Tuesday, February 17, 2009

Childe Harold III, stanza 6, lines 46-54

'Tis to create, and in creating live
A being more intense, that we endow
With form our fancy, gaining as we give
The life we image--even as I do now.
What am I? Nothing. But not so art thou,
Soul of my thought, with whom I traverse earth,
Invisible but gazing, as I glow
Mixed with thy spirit, blended with thy birth,
And feeling still with thee in my crushed feelings' dearth.

This fascinating stanza comes from the introductory section of Byron's Childe Harold, Canto III, composed in 1816. Byron had become famous--one of the first bona fide media celebrities in the modern world--as a result of the publication of Childe Harold I and II in 1812. Since that time, the poet's wayward sexual morality and disastrous marriage had caused many to recoil from his society, though many also remained fascinated, even entranced, by his larger-than-life personality. Eventually, in early 1816, Byron went into self-exile, leaving England and taking up residence on the shores of Lake Geneva in Switzerland (where he would be visited by Percy and Mary Shelley). At this point he took up the earlier poem once again, and at Shelley's urging he produced the very Wordsworthian Childe Harold Canto III.
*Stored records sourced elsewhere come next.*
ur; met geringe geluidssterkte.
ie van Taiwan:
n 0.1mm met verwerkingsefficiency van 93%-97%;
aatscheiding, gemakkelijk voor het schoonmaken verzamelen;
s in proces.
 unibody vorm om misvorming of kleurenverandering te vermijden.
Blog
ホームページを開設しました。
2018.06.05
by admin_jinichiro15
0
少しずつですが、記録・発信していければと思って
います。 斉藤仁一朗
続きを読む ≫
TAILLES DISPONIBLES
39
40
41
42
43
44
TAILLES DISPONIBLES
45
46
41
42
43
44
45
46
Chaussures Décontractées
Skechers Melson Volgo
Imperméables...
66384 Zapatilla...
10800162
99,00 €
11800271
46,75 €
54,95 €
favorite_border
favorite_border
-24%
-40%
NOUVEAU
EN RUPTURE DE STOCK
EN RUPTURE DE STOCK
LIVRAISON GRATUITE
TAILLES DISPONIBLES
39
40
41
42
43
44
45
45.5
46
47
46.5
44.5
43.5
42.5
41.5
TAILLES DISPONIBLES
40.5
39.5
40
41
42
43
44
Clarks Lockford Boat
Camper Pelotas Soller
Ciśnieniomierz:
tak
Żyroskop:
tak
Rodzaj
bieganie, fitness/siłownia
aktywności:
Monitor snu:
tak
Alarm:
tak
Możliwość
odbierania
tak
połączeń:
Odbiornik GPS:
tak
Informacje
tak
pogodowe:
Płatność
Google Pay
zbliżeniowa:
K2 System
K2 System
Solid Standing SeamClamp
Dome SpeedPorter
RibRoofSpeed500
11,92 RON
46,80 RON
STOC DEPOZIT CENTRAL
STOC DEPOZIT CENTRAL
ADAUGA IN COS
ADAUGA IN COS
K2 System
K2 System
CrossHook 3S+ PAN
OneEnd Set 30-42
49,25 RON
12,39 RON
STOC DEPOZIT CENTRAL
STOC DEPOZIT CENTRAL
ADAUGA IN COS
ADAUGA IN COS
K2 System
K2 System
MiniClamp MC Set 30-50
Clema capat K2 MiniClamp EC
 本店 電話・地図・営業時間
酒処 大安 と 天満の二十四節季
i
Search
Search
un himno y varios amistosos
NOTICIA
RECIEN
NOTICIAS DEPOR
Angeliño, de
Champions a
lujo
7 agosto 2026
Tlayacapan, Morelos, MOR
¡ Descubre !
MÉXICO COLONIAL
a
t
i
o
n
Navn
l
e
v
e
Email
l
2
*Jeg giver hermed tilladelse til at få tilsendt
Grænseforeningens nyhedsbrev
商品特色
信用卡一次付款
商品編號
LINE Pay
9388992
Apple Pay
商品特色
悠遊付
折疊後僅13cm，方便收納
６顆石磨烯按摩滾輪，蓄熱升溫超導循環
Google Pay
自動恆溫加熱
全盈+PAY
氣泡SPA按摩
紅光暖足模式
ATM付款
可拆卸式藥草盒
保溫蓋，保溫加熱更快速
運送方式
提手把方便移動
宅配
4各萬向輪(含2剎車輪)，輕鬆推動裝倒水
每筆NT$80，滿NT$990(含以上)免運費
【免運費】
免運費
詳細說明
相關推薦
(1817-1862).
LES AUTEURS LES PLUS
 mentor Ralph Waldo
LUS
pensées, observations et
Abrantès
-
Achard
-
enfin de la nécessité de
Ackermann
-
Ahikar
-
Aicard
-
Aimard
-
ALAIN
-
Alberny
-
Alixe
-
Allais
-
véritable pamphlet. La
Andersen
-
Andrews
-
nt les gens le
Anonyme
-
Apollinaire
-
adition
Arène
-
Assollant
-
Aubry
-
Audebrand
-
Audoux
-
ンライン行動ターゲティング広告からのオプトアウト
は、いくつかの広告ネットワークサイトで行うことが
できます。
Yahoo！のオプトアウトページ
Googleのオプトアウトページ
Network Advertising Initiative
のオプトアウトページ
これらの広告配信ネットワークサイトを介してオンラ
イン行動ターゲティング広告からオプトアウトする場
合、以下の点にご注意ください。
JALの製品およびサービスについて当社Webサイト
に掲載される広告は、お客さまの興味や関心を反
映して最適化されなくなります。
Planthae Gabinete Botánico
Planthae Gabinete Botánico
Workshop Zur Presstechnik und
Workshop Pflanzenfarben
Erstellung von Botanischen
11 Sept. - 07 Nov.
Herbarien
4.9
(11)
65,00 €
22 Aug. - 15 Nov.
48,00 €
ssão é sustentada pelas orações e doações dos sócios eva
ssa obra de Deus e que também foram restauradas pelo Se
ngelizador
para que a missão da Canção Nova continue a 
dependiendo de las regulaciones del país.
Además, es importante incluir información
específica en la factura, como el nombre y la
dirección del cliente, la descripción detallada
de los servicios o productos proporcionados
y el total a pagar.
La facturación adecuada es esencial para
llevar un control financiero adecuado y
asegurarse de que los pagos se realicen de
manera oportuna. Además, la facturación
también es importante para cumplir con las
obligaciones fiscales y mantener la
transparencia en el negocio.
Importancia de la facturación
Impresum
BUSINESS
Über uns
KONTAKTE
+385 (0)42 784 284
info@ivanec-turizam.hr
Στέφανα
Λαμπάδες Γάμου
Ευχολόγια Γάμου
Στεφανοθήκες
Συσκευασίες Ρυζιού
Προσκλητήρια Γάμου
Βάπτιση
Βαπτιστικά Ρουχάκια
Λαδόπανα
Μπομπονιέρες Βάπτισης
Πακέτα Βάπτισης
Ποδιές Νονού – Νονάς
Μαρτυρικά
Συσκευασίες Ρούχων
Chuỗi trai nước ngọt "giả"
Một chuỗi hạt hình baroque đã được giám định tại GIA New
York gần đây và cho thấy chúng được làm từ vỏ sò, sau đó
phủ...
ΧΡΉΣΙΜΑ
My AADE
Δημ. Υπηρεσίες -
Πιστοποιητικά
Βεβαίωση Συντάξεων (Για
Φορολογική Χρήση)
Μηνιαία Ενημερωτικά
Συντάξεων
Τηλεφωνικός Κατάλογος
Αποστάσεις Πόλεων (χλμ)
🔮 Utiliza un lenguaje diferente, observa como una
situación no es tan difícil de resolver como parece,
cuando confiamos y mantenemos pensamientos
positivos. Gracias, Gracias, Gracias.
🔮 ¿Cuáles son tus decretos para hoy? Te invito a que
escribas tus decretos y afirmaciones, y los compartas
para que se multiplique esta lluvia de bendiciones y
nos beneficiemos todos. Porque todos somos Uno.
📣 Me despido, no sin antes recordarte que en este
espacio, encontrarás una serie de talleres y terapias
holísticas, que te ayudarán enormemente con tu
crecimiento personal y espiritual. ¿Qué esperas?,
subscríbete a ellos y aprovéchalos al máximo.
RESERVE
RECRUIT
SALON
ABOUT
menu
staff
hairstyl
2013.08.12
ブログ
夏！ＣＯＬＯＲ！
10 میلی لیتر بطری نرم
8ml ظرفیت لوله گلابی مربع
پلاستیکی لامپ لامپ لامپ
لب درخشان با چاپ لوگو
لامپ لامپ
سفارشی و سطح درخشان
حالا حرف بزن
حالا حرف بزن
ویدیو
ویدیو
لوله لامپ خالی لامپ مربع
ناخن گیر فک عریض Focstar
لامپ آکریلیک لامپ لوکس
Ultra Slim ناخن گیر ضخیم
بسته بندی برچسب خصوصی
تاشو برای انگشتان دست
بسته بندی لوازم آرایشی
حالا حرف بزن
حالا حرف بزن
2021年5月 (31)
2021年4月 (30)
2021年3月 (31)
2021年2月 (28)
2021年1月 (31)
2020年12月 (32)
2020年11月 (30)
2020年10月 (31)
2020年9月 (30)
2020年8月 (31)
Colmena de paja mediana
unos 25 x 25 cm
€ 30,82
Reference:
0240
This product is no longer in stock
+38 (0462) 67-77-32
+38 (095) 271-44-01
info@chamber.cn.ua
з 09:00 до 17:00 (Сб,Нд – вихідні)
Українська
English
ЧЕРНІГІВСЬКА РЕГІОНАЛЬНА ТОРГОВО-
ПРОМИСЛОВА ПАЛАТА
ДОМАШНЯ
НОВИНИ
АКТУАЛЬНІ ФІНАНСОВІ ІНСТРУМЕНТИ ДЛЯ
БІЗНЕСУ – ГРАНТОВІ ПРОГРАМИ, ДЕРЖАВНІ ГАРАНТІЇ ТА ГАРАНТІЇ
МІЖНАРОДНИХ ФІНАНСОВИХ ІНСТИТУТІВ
One extraordinary element of this passage is the deliberate self-fashioning that, as Byron explains it, underlies his current poetic effort. The creation of art--in this case writing the present poem--is a way to "live / A being more intense." The act of artistic creation--endowing our "fancy" with some tangible "form"--enables the artist to gain something akin to the life he creates. Artistic creation, in other words, is not simply the production of some verbal artifact such as a poem; it is also a remaking of the life of the artist. As the stanza continues, Byron identifies himself, perhaps disingenuously, as "Nothing." Put another way, the artist is a kind of cipher or blank slate until endowed with life and character in the act of creation. And for Byron such creation has a double reference: the "Soul of my thought" is both his own earlier Childe Harold character (the figure who took the English readership by storm in 1812) and his months-old daughter Ada whom he left behind in England as he fled to the Continent.

The passage might be fruitfully compared with other romantic descriptions of the practice and purposes of artistic creation. One thinks, for instance, of Wordsworth's "recollection in tranquility" which occurs when the poet is in a "vacant or a pensive mood." (See Wordsworth's Preface and his "I wander'd lonely....") Or one might think of Keats's letter to Woodhouse (27 October 1818) claiming that true poets have "no identity" themselves and are continually filling the vacuum with "some other body." Such texts, and there are no doubt others, point to one strand of romantic theories of aesthetic creation.